▸ **What to produce**:
The entries below contain pictures, which are to be left out; write out exactly, and only, the lines from the line with "and baseboards specifically" up to and including the line with "Association of Professional".

▸ **Data listing**:
------

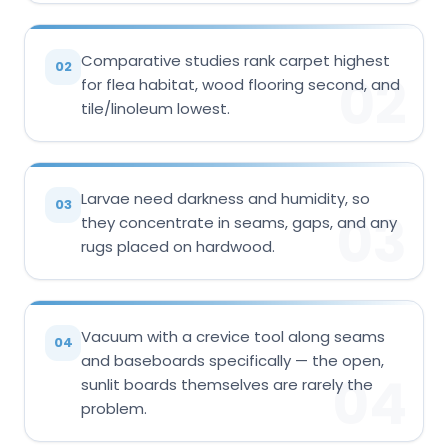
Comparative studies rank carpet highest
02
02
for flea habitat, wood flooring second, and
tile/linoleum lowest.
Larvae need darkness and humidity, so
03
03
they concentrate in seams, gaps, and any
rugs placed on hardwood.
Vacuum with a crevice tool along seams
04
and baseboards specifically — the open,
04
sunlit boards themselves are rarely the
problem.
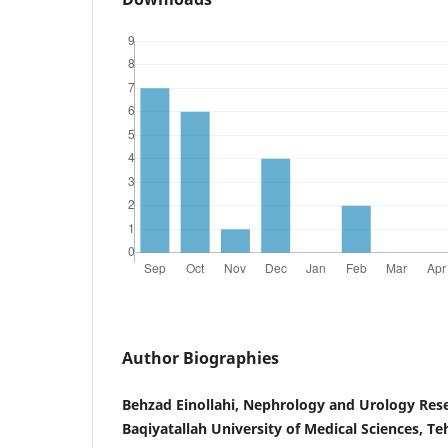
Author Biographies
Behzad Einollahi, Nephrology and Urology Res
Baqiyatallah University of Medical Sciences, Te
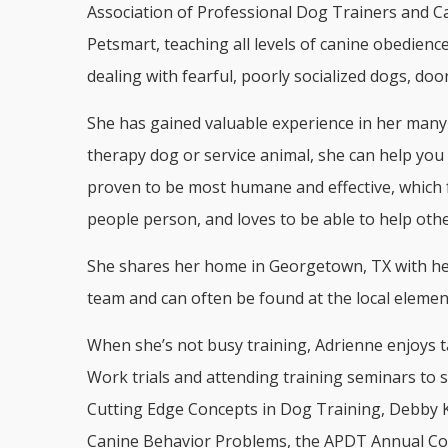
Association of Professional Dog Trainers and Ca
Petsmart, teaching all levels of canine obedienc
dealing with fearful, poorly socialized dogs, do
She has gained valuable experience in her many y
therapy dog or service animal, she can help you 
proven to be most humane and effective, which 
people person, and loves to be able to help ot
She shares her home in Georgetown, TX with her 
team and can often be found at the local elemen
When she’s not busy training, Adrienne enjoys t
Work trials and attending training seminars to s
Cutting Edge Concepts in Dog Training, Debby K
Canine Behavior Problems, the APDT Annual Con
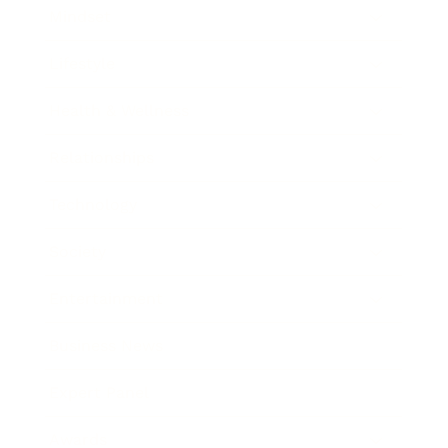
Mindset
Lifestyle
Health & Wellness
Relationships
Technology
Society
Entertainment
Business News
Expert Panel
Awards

------

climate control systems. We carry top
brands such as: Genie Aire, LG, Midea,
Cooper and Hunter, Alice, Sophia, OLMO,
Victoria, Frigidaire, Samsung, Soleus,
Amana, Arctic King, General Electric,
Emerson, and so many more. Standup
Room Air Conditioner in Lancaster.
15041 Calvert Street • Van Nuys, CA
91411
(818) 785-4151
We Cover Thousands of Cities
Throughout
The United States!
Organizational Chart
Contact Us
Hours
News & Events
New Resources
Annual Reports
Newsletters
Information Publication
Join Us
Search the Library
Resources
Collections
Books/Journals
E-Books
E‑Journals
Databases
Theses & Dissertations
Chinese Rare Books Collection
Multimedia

------

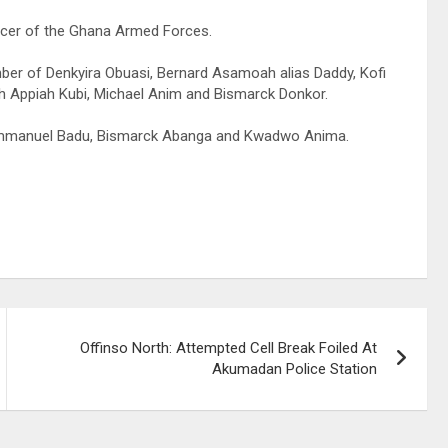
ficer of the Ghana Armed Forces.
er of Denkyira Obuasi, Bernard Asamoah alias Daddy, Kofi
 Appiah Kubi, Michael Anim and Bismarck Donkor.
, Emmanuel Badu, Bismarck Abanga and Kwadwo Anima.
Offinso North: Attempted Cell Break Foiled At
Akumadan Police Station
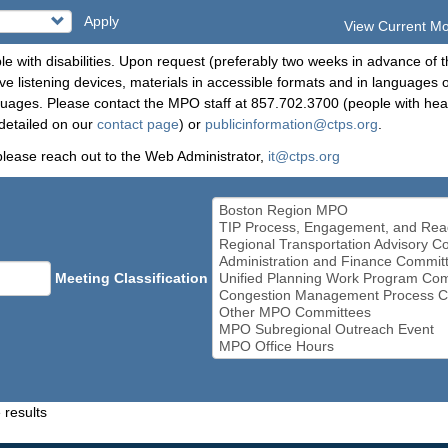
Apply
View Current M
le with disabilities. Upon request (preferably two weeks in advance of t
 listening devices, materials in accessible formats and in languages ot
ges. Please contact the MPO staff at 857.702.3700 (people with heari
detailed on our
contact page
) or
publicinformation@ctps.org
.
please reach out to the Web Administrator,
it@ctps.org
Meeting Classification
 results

------

▸ **Response to the exercise**:
and baseboards specifically — the open,
04
sunlit boards themselves are rarely the
problem.
Author Biographies
Behzad Einollahi, Nephrology and Urology Res
Baqiyatallah University of Medical Sciences, Te
Association of Professional Dog Trainers and Ca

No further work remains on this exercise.